Some shuls (synagogues) have more of a sense of male community than others do. I've recently been attending one in the mornings at the break of dawn. In this particular place, I feel held and supported by the potent male energy - lots of elder energy, whose passion always comes with a grain of salt. I'm there with a few other guys in their twenties, but most of the men are older. Sometimes there's a teen straggler - but they usually sleep in and go to the later "meetings."

The boys growing up in the community where I live and others like it have a great advantage - they're held and supported in their growing manhood not only by their fathers and brothers, but also by the wider community of men.

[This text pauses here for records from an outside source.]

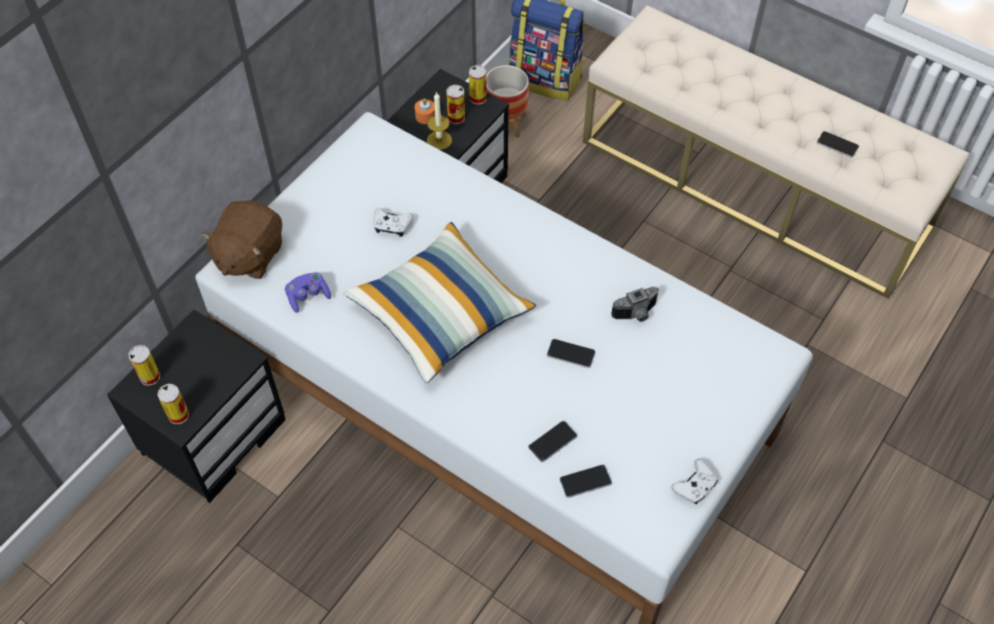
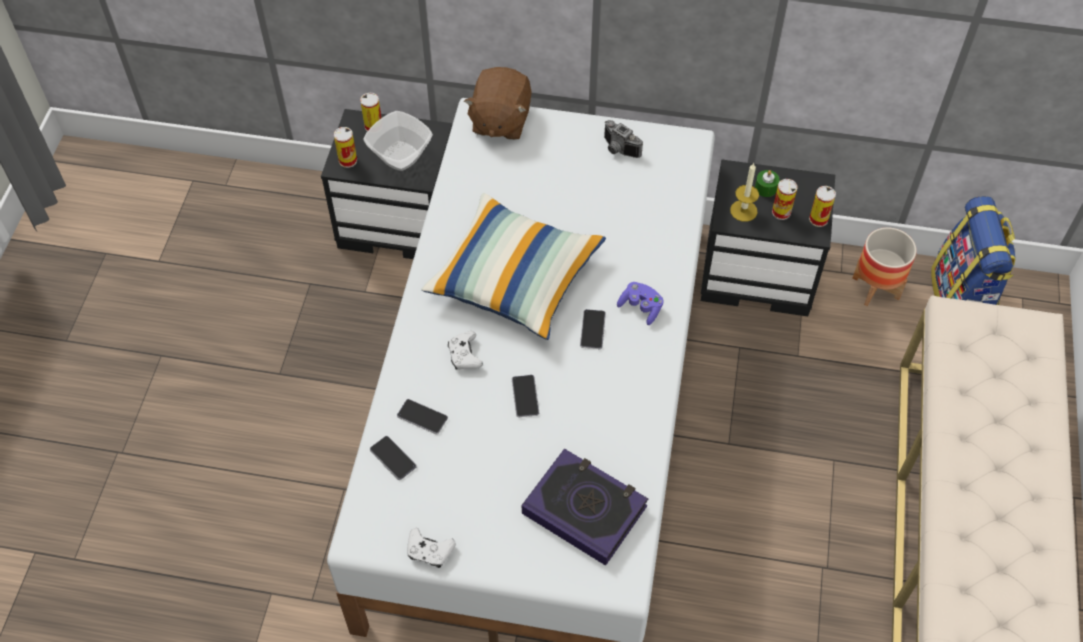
camera: 65 degrees right, 0 degrees up
(204, 367) = (400, 155): none -> bowl
(249, 255) = (500, 121): brown plush toy -> brown plush toy turned 75 degrees counterclockwise
(308, 296) = (480, 178): purple game controller -> purple game controller (641, 308)
(392, 226) = (590, 204): white game controller -> white game controller (464, 356)
(425, 116) = (766, 188): orange candle -> green candle
(637, 314) = (601, 435): camera -> camera (618, 150)
(702, 354) = (584, 509): none -> book
(837, 145) = (985, 572): phone -> phone (593, 330)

The anticipation of a mandatory draft to the army adds a sense of urgency as well, which promotes bonding.

That's my correspondence for the evening.

I love what you're doing Earl. Keep it up!



  1. Anonymous9:32 PM

    The Western Wall was commonly referred to as the Wailing Wall in old texts. It is now commonly called the Western Wall.

  2. Steve2:43 PM

    Reading today’s blog I wondered how many powerful traditions (rights of passage) have been sullied by rote observance. As a Christian I have seen how in many congregations Confirmation, too, has little to do with the spiritual formation and right of passage into responsible adulthood as today’s blog witnessed. Instead, I think it has a lot to do with an expectation, or obligation, on the part of the parents. The ram-the-kid-through type of program that has more to do with movies and popcorn than history, scripture, prayer and the values they will take into the future as adults.

    And I’ve noticed the age keeps getting moved up. Now it is ten or eleven year olds instead of those cranky fourteen year olds who are much more capable of understanding and making, or not, faith decisions. Sadly it is compliant children and not emerging adults who are being “confirmed” into the faith.